US District Judge Dana Sabraw's 14-page ruling is a major blow to the Trump administration, which had argued that a new group of separated families revealed in a government watchdog report shouldn't be included in the case. The report from the Health and Human Services inspector general had found that thousands more children had been separated than previously acknowledged.

As a result of the judge's order, officials may have to comb through a massive trove of case files and pinpoint exactly how many families were separated going back as far as July 1, 2017. HHS and the inspector general's office were unable to identify exactly how many more families were separated because there were "significant challenges in identifying separated children." Officials estimated that the children were separated, received by HHS for care and released prior to Sabraw's June 26, 2018, court order ordering a halt to most family separations at the US border.

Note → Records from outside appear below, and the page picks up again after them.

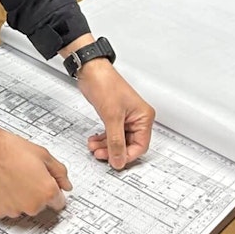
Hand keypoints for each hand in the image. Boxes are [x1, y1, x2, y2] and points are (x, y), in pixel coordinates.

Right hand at [0, 105, 70, 217]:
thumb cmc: (9, 149)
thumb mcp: (43, 154)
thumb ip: (59, 172)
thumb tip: (66, 184)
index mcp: (46, 191)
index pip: (59, 202)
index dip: (52, 191)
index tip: (46, 185)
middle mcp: (32, 205)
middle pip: (40, 205)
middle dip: (36, 193)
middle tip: (25, 175)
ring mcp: (14, 210)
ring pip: (22, 208)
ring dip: (20, 197)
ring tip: (11, 177)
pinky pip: (6, 209)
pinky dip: (5, 200)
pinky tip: (2, 184)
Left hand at [66, 43, 154, 169]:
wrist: (90, 71)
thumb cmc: (105, 84)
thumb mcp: (112, 117)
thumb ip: (115, 141)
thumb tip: (119, 159)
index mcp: (144, 117)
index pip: (140, 145)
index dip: (127, 156)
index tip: (115, 162)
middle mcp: (137, 118)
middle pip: (129, 145)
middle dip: (113, 151)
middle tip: (100, 154)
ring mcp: (125, 117)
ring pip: (118, 141)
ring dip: (105, 146)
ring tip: (94, 147)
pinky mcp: (114, 116)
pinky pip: (111, 134)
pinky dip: (103, 139)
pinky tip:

"The hallmark of a civilized society is measured by how it treats its people and those within its borders," wrote Sabraw, who sits in the Southern District of California. "That Defendants may have to change course and undertake additional effort to address these issues does not render modification of the class definition unfair; it only serves to underscore the unquestionable importance of the effort and why it is necessary (and worthwhile)."

The Ms. L et al. vs. Immigration and Customs Enforcement et al. case was initially prompted by the separation of a Congolese woman and her 7-year-old daughter. The American Civil Liberties Union originally filed the case last year and it was later expanded to become a class action lawsuit.

Last June, Sabraw issued a preliminary injunction blocking most family separations at the US-Mexico border and ordered the government to reunite the families it had divided.

Since then, the administration has provided regular reports to the court on the reunification status of children and parents whom the government separated, including some parents who were deported but ultimately elected not to be reunified with their children. As of March 4, 2,741 of 2,816 children have been discharged from government care.

But recent revelations have raised more questions about when separations began taking place and how many more families were separated.

Following the HHS IG report, plaintiffs in the Ms. L case requested that the scope be clarified to include those children.

Sabraw cited the IG report in his order. "Clearly, the OIG Report is a significant development in this case," he wrote. The class is modified to include separations that occurred as far back as July 1, 2017.

Last month, Sabraw pressed government lawyers over whether the administration should be required to identify those children and parents separated. "The fundamental premise of the lawsuit is that there's an unlawful separation practice initiated by this administration," Sabraw said.

"The June 26 date is completely arbitrary viewed in that light," he added, referring to the date when he issued a preliminary injunction.

Government lawyers pushed back, defending their work to identify and reunify families, and emphasizing what a significant undertaking it would be for the administration to compile a new list.

In a declaration previously submitted to the court, Jallyn N. Sualog, the deputy director for Children's Programs for the Office of Refugee Resettlement, wrote it would take up to 376,664 hours to comb through 47,083 files of children who were in ORR custody between July 1, 2017 and June 25, 2018. Put another way, the official said, it would take 100 analysts working eight hours a day up to 471 consecutive calendar days to even begin pinning down the details.

Sabraw acknowledged the weight of the task in the order, but added "it clearly can be done."

Lee Gelernt, lead attorney in the lawsuit and deputy director of the ACLU's Immigrants' Rights Project, responded to the order late Friday.

"The court made clear that potentially thousands of children's lives are at stake and that the Trump administration cannot simply ignore the devastation it has caused," he said in a statement.